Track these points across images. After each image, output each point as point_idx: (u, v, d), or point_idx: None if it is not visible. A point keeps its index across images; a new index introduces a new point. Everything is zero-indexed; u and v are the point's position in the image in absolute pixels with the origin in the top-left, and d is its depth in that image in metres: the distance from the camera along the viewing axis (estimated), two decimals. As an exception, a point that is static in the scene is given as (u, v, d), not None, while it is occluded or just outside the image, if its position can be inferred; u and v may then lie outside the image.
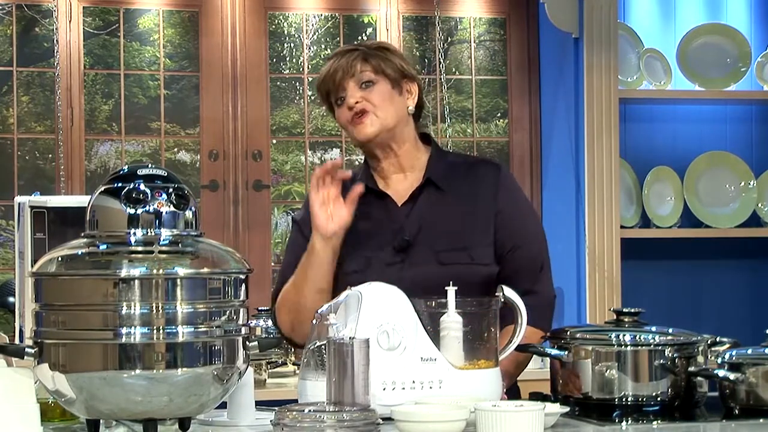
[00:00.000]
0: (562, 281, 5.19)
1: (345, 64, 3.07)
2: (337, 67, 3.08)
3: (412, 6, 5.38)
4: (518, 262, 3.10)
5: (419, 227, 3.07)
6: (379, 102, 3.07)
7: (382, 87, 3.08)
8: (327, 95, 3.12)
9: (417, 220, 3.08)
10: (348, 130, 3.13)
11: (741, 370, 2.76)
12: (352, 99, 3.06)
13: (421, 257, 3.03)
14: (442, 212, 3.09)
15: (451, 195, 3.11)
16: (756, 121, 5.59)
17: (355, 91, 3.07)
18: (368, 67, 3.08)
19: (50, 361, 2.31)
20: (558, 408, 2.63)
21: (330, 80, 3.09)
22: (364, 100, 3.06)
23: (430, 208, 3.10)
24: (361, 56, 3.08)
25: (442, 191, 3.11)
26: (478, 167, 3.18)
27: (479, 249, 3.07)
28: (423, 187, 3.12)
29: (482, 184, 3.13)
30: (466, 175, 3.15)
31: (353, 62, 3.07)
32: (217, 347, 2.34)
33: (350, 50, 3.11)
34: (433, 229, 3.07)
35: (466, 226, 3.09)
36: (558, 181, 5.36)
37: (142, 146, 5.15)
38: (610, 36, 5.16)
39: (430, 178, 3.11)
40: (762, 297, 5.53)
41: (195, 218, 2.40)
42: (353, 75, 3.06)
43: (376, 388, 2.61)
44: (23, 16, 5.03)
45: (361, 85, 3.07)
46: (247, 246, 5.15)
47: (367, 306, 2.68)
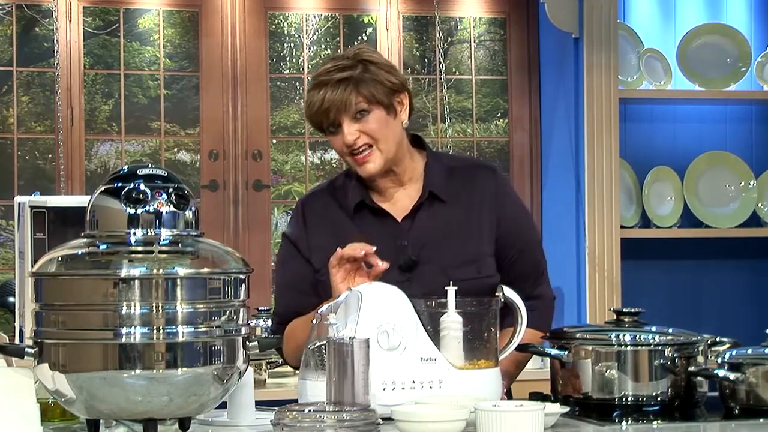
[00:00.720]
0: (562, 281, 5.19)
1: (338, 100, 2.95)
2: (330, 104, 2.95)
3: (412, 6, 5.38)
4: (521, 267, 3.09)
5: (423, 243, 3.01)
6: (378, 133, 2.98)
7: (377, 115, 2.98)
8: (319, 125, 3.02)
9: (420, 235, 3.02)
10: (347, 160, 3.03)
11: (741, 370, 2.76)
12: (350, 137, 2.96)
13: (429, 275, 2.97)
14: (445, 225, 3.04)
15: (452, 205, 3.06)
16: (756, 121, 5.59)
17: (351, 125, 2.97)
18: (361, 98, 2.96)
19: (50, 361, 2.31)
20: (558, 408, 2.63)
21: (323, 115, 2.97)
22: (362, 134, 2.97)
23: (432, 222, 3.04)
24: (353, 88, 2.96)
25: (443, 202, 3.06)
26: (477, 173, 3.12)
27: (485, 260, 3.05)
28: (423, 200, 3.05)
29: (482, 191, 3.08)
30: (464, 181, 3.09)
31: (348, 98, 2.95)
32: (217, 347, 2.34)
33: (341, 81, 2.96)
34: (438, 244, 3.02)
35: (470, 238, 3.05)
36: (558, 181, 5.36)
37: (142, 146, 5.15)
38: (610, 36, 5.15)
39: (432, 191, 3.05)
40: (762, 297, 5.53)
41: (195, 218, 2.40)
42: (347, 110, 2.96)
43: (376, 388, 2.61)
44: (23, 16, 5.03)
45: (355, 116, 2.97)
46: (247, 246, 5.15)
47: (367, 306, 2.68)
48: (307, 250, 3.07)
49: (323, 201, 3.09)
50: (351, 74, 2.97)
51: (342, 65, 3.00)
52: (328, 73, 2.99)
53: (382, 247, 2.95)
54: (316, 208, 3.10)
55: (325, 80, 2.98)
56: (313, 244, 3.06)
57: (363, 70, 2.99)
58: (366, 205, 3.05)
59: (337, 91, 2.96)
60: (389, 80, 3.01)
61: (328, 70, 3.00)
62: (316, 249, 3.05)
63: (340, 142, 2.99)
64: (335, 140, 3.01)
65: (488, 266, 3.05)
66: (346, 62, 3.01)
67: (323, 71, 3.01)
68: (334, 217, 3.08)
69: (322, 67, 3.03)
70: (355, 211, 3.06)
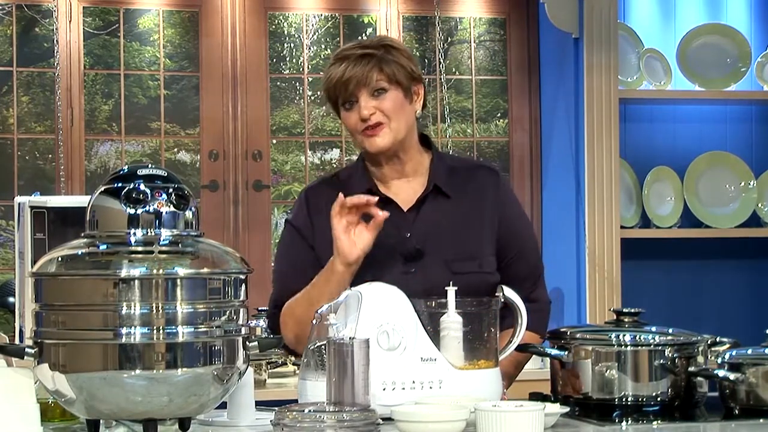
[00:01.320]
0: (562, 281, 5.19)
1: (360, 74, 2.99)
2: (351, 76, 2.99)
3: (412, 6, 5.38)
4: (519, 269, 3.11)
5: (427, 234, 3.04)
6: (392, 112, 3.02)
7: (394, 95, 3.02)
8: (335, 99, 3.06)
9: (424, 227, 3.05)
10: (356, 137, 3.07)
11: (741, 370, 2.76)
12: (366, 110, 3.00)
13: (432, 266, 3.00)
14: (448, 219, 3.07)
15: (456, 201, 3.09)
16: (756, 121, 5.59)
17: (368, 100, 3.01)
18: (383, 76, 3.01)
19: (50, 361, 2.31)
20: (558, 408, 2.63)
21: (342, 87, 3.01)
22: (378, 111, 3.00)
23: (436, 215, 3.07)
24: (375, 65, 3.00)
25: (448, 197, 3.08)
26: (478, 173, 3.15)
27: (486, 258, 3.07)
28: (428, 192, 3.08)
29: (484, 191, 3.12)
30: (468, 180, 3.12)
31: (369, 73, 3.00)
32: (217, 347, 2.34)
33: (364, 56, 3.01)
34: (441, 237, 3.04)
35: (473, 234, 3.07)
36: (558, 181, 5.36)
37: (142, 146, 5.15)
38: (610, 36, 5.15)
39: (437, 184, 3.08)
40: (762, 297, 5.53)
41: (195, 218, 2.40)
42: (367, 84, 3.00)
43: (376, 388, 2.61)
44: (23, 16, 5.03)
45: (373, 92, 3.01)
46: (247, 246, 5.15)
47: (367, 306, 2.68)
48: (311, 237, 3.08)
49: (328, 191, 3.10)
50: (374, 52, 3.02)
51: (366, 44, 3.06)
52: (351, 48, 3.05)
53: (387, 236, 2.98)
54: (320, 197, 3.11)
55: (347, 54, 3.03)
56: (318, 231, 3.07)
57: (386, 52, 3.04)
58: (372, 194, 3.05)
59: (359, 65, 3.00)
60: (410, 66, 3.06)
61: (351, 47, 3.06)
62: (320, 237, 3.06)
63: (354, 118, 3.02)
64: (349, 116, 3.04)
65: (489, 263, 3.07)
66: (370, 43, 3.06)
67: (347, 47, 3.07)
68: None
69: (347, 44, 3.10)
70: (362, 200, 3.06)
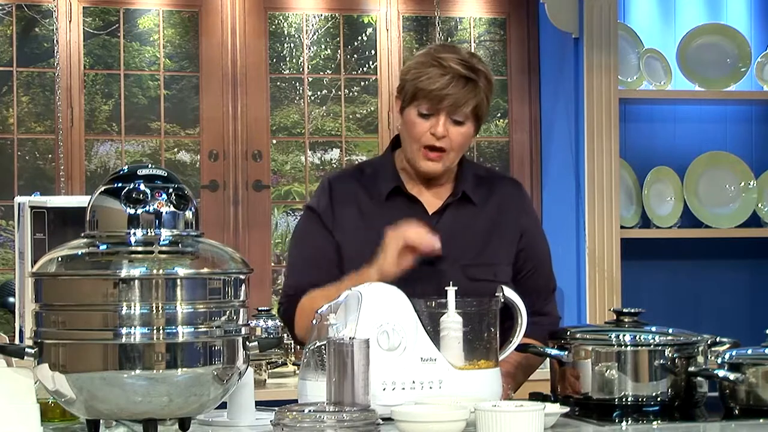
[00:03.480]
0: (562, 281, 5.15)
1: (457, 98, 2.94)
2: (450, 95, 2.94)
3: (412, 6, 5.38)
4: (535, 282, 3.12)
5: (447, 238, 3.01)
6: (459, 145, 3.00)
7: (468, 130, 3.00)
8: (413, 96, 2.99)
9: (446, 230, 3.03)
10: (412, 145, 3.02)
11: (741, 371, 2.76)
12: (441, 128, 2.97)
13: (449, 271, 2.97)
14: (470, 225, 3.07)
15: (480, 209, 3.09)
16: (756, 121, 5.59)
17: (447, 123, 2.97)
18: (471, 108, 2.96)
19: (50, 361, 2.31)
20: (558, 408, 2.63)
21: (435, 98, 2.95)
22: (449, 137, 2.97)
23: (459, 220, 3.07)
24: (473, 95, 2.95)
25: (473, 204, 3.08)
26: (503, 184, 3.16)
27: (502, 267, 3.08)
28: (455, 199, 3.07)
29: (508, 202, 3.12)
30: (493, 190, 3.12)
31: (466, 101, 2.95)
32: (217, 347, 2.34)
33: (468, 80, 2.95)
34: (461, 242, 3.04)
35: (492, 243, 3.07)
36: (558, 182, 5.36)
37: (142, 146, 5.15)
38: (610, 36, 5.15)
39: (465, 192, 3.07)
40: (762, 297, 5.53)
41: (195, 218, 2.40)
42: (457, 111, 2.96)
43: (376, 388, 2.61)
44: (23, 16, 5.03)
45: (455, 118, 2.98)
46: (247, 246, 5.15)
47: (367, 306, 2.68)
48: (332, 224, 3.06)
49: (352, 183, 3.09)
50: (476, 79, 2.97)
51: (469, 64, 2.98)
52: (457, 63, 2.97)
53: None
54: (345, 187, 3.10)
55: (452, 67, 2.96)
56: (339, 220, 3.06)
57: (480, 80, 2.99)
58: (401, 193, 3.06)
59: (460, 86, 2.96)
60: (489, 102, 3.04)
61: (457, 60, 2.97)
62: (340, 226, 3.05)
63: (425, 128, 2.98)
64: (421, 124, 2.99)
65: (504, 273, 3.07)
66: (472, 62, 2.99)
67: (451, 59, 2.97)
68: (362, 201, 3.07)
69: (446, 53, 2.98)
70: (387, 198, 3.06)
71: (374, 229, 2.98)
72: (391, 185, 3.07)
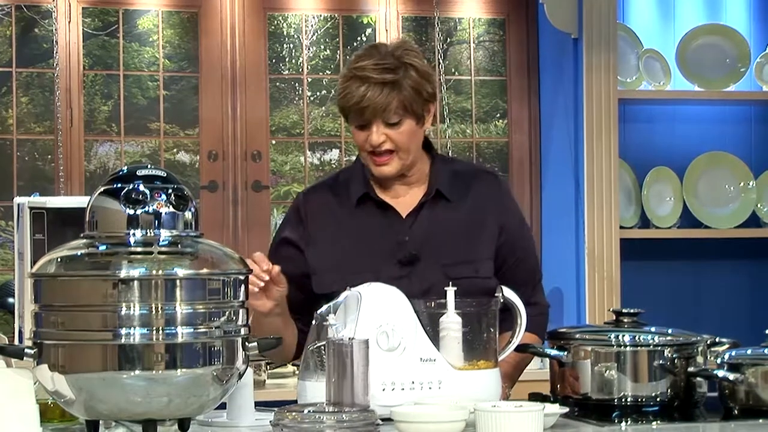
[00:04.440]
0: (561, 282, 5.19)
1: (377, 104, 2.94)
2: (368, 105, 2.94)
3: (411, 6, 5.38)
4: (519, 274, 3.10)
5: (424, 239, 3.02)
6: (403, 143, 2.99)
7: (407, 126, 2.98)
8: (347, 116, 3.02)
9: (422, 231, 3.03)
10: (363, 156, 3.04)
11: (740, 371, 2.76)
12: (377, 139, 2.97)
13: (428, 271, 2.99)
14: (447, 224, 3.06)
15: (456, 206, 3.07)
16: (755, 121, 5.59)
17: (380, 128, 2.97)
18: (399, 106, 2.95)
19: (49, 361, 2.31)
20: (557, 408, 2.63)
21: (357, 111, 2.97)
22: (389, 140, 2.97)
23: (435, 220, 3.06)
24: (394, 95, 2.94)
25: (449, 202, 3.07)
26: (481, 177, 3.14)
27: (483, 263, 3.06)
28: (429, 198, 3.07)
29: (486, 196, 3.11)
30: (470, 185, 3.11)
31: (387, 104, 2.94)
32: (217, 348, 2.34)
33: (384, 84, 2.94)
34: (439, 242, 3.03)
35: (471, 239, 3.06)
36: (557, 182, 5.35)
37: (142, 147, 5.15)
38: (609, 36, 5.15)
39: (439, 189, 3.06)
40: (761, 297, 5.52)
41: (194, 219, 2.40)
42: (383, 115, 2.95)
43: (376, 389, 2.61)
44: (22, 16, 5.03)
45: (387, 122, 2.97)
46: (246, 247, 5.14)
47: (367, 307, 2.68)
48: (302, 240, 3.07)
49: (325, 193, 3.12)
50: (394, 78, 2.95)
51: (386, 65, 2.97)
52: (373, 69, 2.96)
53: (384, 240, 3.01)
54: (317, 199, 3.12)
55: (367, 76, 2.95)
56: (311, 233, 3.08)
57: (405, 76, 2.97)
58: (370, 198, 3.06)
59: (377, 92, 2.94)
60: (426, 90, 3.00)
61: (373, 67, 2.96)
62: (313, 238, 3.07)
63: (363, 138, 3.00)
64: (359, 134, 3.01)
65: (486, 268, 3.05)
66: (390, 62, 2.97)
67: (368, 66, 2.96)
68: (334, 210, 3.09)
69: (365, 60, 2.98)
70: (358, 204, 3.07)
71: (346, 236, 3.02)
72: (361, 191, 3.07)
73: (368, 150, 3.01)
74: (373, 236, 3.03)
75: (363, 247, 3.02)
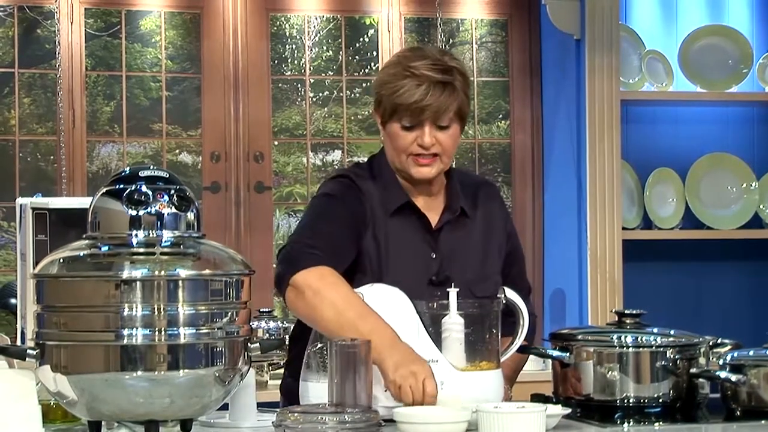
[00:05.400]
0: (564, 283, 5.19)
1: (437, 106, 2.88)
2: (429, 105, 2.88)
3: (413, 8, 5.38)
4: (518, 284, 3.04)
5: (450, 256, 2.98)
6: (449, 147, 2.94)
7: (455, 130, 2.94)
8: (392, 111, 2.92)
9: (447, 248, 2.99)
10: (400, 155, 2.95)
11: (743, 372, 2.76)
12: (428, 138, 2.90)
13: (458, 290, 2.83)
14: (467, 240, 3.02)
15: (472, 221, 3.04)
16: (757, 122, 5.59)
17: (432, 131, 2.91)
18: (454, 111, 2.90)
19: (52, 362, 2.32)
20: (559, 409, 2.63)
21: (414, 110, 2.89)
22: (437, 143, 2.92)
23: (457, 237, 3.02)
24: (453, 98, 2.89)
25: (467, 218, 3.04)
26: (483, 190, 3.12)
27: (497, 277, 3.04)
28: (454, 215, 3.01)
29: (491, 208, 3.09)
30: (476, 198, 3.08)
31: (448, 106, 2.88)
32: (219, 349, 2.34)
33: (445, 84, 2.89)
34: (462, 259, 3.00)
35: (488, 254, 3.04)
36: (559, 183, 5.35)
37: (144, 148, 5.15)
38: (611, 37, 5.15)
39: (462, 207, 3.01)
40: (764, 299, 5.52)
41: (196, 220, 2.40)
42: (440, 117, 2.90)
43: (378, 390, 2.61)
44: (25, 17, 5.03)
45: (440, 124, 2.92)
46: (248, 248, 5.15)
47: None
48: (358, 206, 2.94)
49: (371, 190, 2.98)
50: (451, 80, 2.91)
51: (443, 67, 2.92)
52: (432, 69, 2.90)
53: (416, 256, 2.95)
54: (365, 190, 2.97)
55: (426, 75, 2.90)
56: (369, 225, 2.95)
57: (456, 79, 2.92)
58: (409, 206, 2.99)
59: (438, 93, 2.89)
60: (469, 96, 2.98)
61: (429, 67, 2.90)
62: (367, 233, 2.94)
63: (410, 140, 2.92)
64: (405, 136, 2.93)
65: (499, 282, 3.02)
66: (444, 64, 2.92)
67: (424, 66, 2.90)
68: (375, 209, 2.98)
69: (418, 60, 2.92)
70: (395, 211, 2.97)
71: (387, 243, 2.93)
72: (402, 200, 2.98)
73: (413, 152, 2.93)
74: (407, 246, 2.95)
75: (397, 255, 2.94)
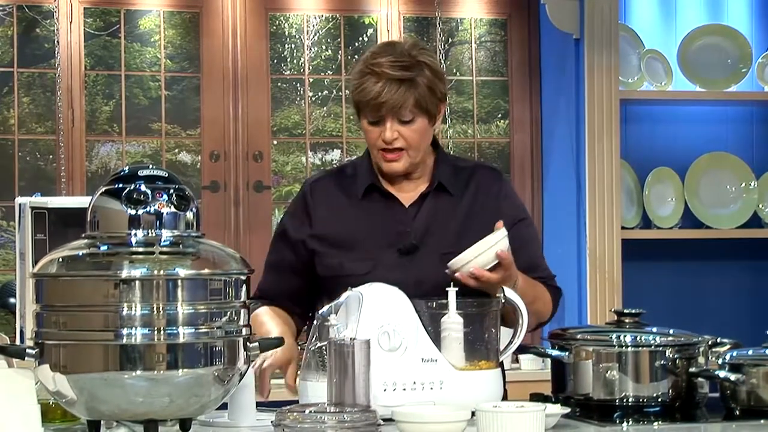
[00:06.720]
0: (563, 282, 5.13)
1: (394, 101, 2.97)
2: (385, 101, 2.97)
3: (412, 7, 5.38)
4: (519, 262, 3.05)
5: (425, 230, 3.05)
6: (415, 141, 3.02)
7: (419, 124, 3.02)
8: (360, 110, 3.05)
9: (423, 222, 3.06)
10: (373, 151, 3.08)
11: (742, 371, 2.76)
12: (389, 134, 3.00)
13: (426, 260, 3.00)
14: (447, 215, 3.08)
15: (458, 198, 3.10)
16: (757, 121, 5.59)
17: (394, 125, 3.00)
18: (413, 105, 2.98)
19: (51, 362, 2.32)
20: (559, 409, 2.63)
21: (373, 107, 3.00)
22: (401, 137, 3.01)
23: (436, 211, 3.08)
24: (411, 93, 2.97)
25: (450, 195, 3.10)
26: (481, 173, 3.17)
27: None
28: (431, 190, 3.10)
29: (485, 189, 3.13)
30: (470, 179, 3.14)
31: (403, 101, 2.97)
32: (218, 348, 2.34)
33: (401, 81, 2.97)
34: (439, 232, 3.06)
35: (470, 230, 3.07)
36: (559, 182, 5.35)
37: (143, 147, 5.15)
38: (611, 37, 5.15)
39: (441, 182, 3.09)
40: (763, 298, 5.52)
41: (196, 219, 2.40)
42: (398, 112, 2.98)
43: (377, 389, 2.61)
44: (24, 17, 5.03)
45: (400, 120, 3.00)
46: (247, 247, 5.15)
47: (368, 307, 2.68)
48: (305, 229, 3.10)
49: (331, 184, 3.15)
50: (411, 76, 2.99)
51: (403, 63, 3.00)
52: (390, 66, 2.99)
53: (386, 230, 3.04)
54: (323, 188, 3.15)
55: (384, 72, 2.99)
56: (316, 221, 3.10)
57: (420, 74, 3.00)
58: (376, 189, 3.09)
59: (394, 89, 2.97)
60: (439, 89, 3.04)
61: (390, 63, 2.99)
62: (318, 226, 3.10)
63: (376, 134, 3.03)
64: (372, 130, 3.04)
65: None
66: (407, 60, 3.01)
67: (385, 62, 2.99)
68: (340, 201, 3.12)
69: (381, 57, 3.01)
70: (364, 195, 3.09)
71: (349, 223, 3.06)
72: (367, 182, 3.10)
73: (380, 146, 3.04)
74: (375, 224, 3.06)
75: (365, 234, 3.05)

===============

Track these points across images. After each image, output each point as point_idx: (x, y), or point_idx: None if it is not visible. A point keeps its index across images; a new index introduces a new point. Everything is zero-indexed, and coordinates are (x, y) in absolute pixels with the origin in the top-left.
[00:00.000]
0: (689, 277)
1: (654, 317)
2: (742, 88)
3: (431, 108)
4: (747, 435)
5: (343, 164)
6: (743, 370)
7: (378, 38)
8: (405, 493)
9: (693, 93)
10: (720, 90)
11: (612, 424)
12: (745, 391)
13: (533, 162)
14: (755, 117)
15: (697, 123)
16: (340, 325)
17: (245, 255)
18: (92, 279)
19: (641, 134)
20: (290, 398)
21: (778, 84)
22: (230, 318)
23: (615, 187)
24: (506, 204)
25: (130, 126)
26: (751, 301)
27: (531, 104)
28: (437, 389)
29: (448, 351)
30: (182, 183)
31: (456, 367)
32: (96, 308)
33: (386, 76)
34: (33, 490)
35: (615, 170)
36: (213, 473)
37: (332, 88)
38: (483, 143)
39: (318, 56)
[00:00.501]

===============

What is required
Find the string "with" in the listing and return every line that holds it.

Solution for this problem
Track these points across images. After each image, output each point as point_idx: (u, v, d), or point_idx: None if it is not visible. A point keeps its index across images; a new index introduces a new point. Everything is zero-indexed; u and v are the point's position in the image in absolute pixels with the origin in the top-left, and d is its depth in that image in metres: the distance from the camera along the viewing axis (estimated), two decimals. As an exception, a point that is static in the scene is given as (u, v, d), not None, while it is occluded or just outside the image, if its position can be inferred; u and v may then lie outside the image.
Track these points across images. After each image, output each point as point_idx: (x, y), or point_idx: None if it is not visible. A point keeps its index across images; a new index introduces a new point. Everything is zero-indexed, and coordinates are (x, y) in absolute pixels with the origin in the top-left.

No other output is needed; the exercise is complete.